Often, the signal line for the MACD will also crossover the signal line for the moving average. This can produce multiple false signals. If you’re looking for a stronger signal, however, it’s best to look for a longer and sharper divergence. Regardless of the type of divergence, you should avoid jumping out of your trades because of the signal. Instead, you should analyze the underlying trend and study past situations to better prepare for what might happen in the future.
EUR/USD pair is turned neutral with current retreat
The EUR/USD is currently in a neutral position as the pair is trading below a descending trend line. This is an example of a corrective phase. A strong support for the pair can be found at a 20 SMA level at around 1.0510. While the pair is below this line, there is still some room for upside. Traders must be cautious when considering this move as the pair is in a weaker state than it was just a few days ago.
In the meantime, the US Dollar is gaining ground in global markets. This is likely to continue as global risk aversion continues to fuel a safe haven buck. However, the EUR/USD may be experiencing a new round of weakness as the pair trades under heavy selling pressure. Markets will be waiting on the outcome of the EU summit to see whether or not European leaders will agree to strong measures to ease the debt crisis in the euro zone.
The ECB is also scheduled to release its decision later this week. Investors are hoping the bank will announce a major step to alleviate the debt crisis in the eurozone.
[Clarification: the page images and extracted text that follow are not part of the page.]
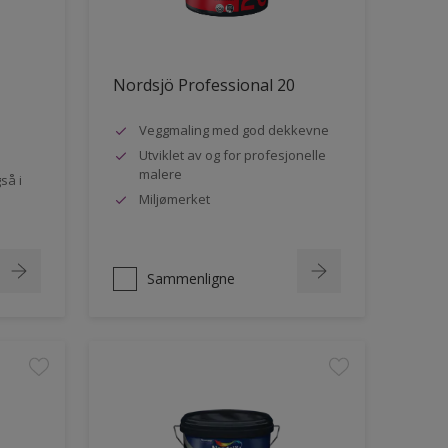
Nordsjö Professional 20
Veggmaling med god dekkevne
Utviklet av og for profesjonelle
malere
så i
Miljømerket
Sammenligne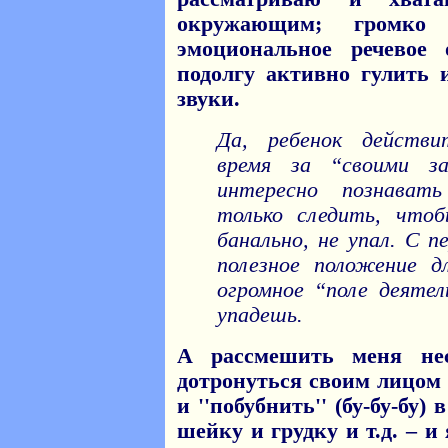
окружающим; громк
эмоциональное речевое
подолгу активно гулить 
звуки.
Да, ребенок действ
время за “своими за
интересно познават
только следить, чтоб
банально, не упал. С 
полезное положение д
огромное “поле деяте
упадешь.
А рассмешить меня нес
дотронуться своим лицом 
и ''побубнить'' (бу-бу-бу)
шейку и грудку и т.д. – и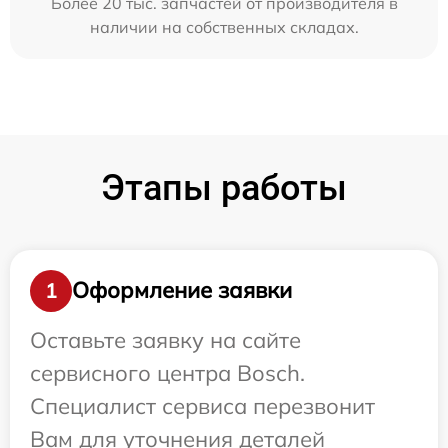
Более 20 тыс. запчастей от производителя в
наличии на собственных складах.
Этапы работы
Оформление заявки
1
Оставьте заявку на сайте
сервисного центра Bosch.
Специалист сервиса перезвонит
Вам для уточнения деталей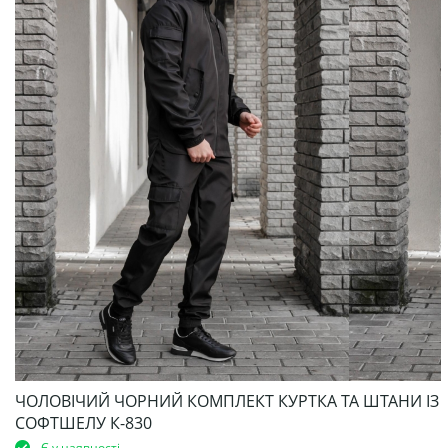
ЧОЛОВІЧИЙ ЧОРНИЙ КОМПЛЕКТ КУРТКА ТА ШТАНИ ІЗ
СОФТШЕЛУ К-830
Є у наявності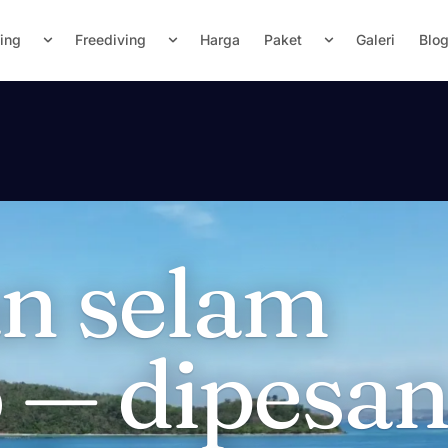
ving
Freediving
Harga
Paket
Galeri
Blo
an selam
— dipesa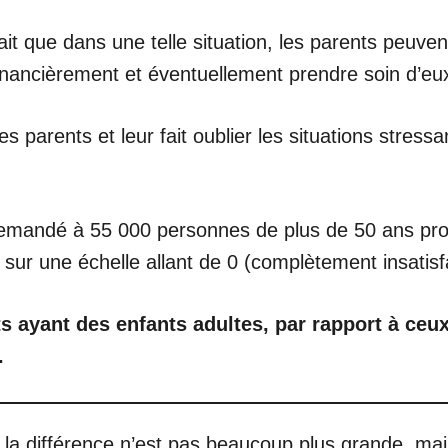
 fait que dans une telle situation, les parents peuv
inancièrement et éventuellement prendre soin d’eux
s parents et leur fait oublier les situations stress
emandé à 55 000 personnes de plus de 50 ans pro
ie sur une échelle allant de 0 (complètement insatisf
s ayant des enfants adultes, par rapport à ceux
.
 différence n’est pas beaucoup plus grande, mais il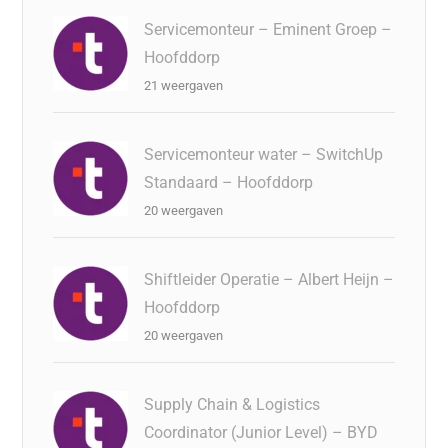
Servicemonteur – Eminent Groep –
Hoofddorp
21 weergaven
Servicemonteur water – SwitchUp
Standaard – Hoofddorp
20 weergaven
Shiftleider Operatie – Albert Heijn –
Hoofddorp
20 weergaven
Supply Chain & Logistics
Coordinator (Junior Level) – BYD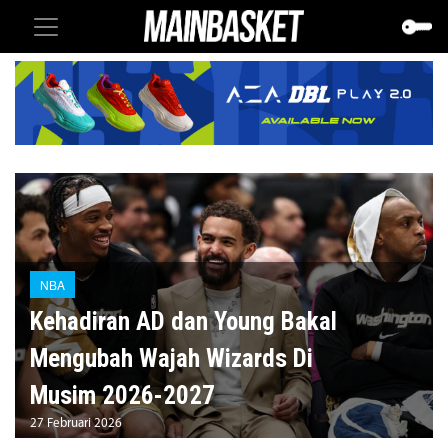
NBA
Kehadiran AD dan Young Bakal
Mengubah Wajah Wizards Di
Musim 2026-2027
27 Februari 2026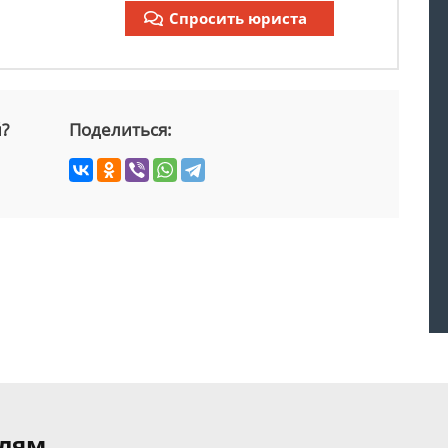
Спросить юриста
й?
Поделиться:
елям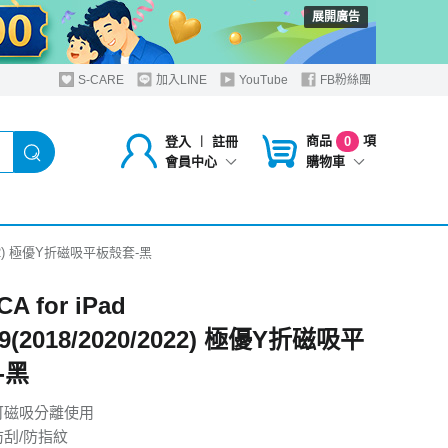
展開廣告
S-CARE
加入LINE
YouTube
FB粉絲團
商品
項
登入
︱
註冊
0
購物車
會員中心
0/2022) 極優Y折磁吸平板殼套-黑
A for iPad
.9(2018/2020/2022) 極優Y折磁吸平
-黑
可磁吸分離使用
防刮/防指紋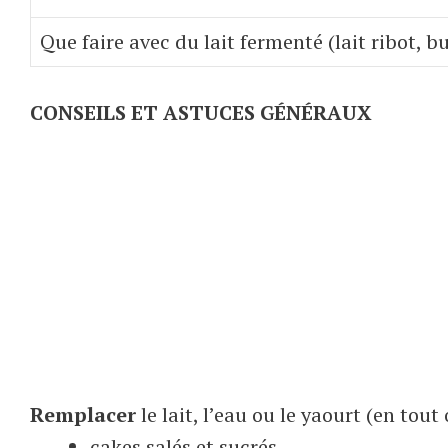
Que faire avec du lait fermenté (lait ribot, b
CONSEILS ET ASTUCES GÉNÉRAUX
Remplacer
le lait, l’eau ou le yaourt (en tout
cakes salés et sucrés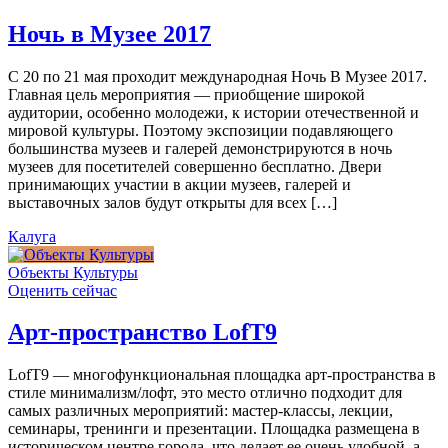
Ночь в Музее 2017
С 20 по 21 мая проходит международная Ночь В Музее 2017.
Главная цель мероприятия — приобщение широкой
аудитории, особенно молодежи, к истории отечественной и
мировой культуры. Поэтому экспозиции подавляющего
большинства музеев и галерей демонстрируются в ночь
музеев для посетителей совершенно бесплатно. Двери
принимающих участии в акции музеев, галерей и
выставочных залов будут открыты для всех […]
Калуга
Объекты Культуры
Оценить сейчас
Арт-пространство LofT9
LofT9 — многофункциональная площадка арт-пространства в
стиле минимализм/лофт, это место отлично подходит для
самых различных мероприятий: мастер-классы, лекции,
семинары, тренинги и презентации. Площадка размещена в
историческом центре города, что делает ее очень удобной, а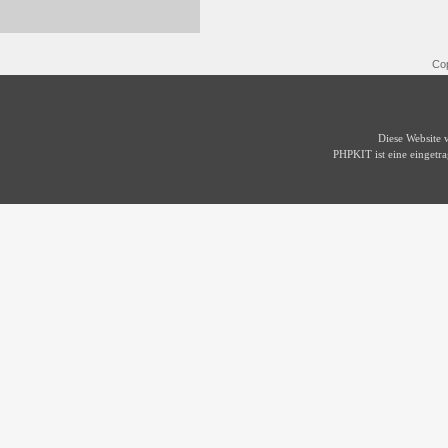
Cop
Diese Website
PHPKIT ist eine einget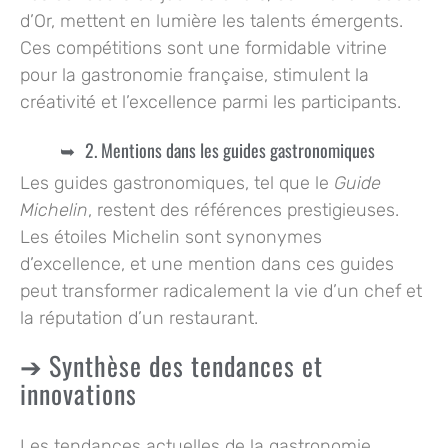
d’Or, mettent en lumière les talents émergents.
Ces compétitions sont une formidable vitrine
pour la gastronomie française, stimulent la
créativité et l’excellence parmi les participants.
2. Mentions dans les guides gastronomiques
Les guides gastronomiques, tel que le
Guide
Michelin
, restent des références prestigieuses.
Les étoiles Michelin sont synonymes
d’excellence, et une mention dans ces guides
peut transformer radicalement la vie d’un chef et
la réputation d’un restaurant.
Synthèse des tendances et
innovations
Les tendances actuelles de la gastronomie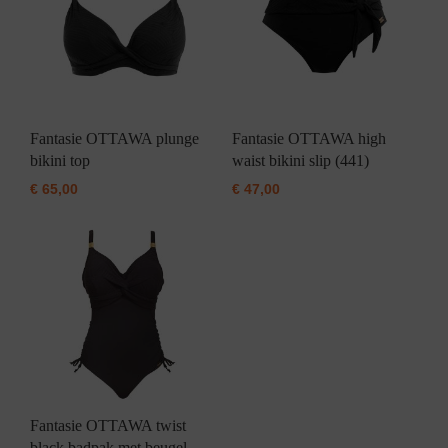
Fantasie OTTAWA plunge
Fantasie OTTAWA high
bikini top
waist bikini slip (441)
€
65,00
€
47,00
Fantasie OTTAWA twist
black badpak met beugel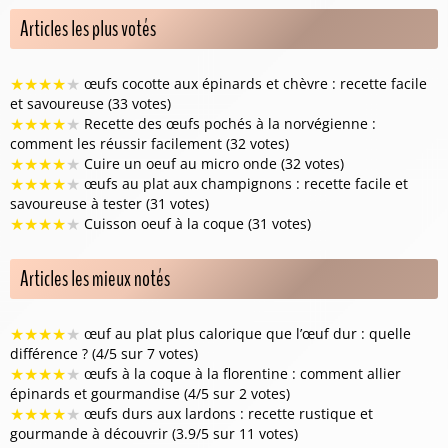
Articles les plus votés
★
★
★
★
★
œufs cocotte aux épinards et chèvre : recette facile
et savoureuse (33 votes)
★
★
★
★
★
Recette des œufs pochés à la norvégienne :
comment les réussir facilement (32 votes)
★
★
★
★
★
Cuire un oeuf au micro onde (32 votes)
★
★
★
★
★
œufs au plat aux champignons : recette facile et
savoureuse à tester (31 votes)
★
★
★
★
★
Cuisson oeuf à la coque (31 votes)
Articles les mieux notés
★
★
★
★
★
œuf au plat plus calorique que l’œuf dur : quelle
différence ? (4/5 sur 7 votes)
★
★
★
★
★
œufs à la coque à la florentine : comment allier
épinards et gourmandise (4/5 sur 2 votes)
★
★
★
★
★
œufs durs aux lardons : recette rustique et
gourmande à découvrir (3.9/5 sur 11 votes)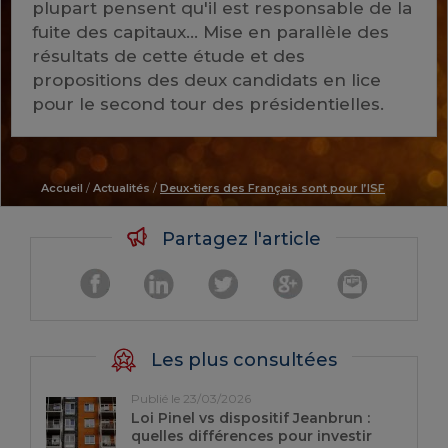
plupart pensent qu'il est responsable de la
fuite des capitaux... Mise en parallèle des
résultats de cette étude et des
propositions des deux candidats en lice
pour le second tour des présidentielles.
Accueil
/
Actualités
/
Deux-tiers des Français sont pour l’ISF
Partagez l'article
Les plus consultées
Publié le 23/03/2026
Loi Pinel vs dispositif Jeanbrun :
quelles différences pour investir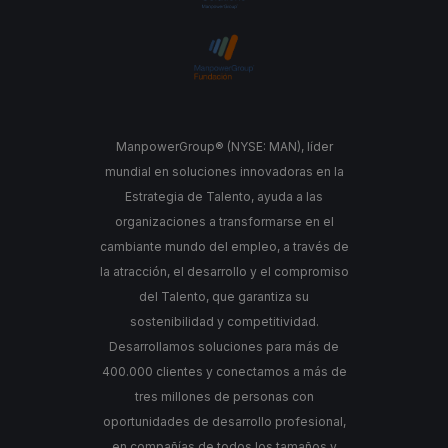
ManpowerGroup® (NYSE: MAN), líder
mundial en soluciones innovadoras en la
Estrategia de Talento, ayuda a las
organizaciones a transformarse en el
cambiante mundo del empleo, a través de
la atracción, el desarrollo y el compromiso
del Talento, que garantiza su
sostenibilidad y competitividad.
Desarrollamos soluciones para más de
400.000 clientes y conectamos a más de
tres millones de personas con
oportunidades de desarrollo profesional,
en compañías de todos los tamaños y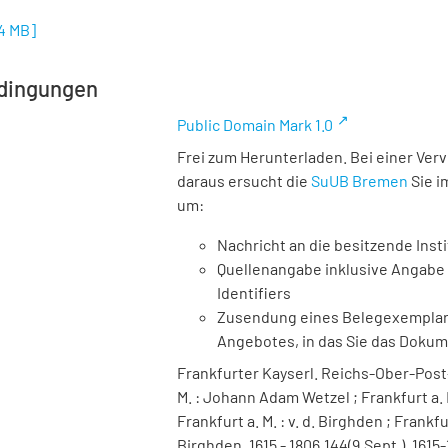
34 MB
]
dingungen
Public Domain Mark 1.0
Frei zum Herunterladen. Bei einer Ver
daraus ersucht die
SuUB Bremen
Sie i
um:
Nachricht an die besitzende Insti
Quellenangabe inklusive Angabe 
Identifiers
Zusendung eines Belegexemplares
Angebotes, in das Sie das Doku
Frankfurter Kayserl. Reichs-Ober-Post-
M. : Johann Adam Wetzel ; Frankfurt a. M
Frankfurt a. M. : v. d. Birghden ; Frankf
Birghden, 1615 - 1806,144(9.Sept.), 1615-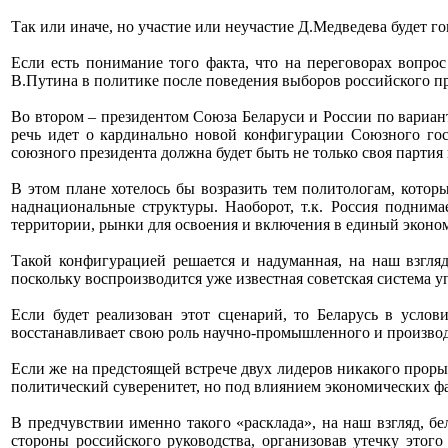
Так или иначе, но участие или неучастие Д.Медведева будет г
Если есть понимание того факта, что на переговорах вопро
В.Путина в политике после поведения выборов российского пр
Во втором – президентом Союза Беларуси и России по вариант
речь идет о кардинально новой конфигурации Союзного госу
союзного президента должна будет быть не только своя партия в
В этом плане хотелось бы возразить тем политологам, котор
наднациональные структуры. Наоборот, т.к. Россия подним
территории, рынки для освоения и включения в единый эконом
Такой конфигурацией решается и надуманная, на наш взгляд
поскольку воспроизводится уже известная советская система у
Если будет реализован этот сценарий, то Беларусь в усло
восстанавливает свою роль научно-промышленного и производ
Если же на предстоящей встрече двух лидеров никакого прорыв
политический суверенитет, но под влиянием экономических фа
В предчувствии именно такого «расклада», на наш взгляд, б
стороны российского руководства, организовав утечку этог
Meanwhile, the FT reports that the EU is considering a merger of its two bailout funds. That could prove to be a good move for the EU as it would give it greater flexibility and strength.
The euro has been in a downward trend since the beginning of the year. It has recovered some of its lost ground after US non-farm payrolls data was released last Friday. However, the euro remains under pressure due to deteriorating economic conditions in the European Union. The Fed’s recent hawkish remarks weigh on the currency.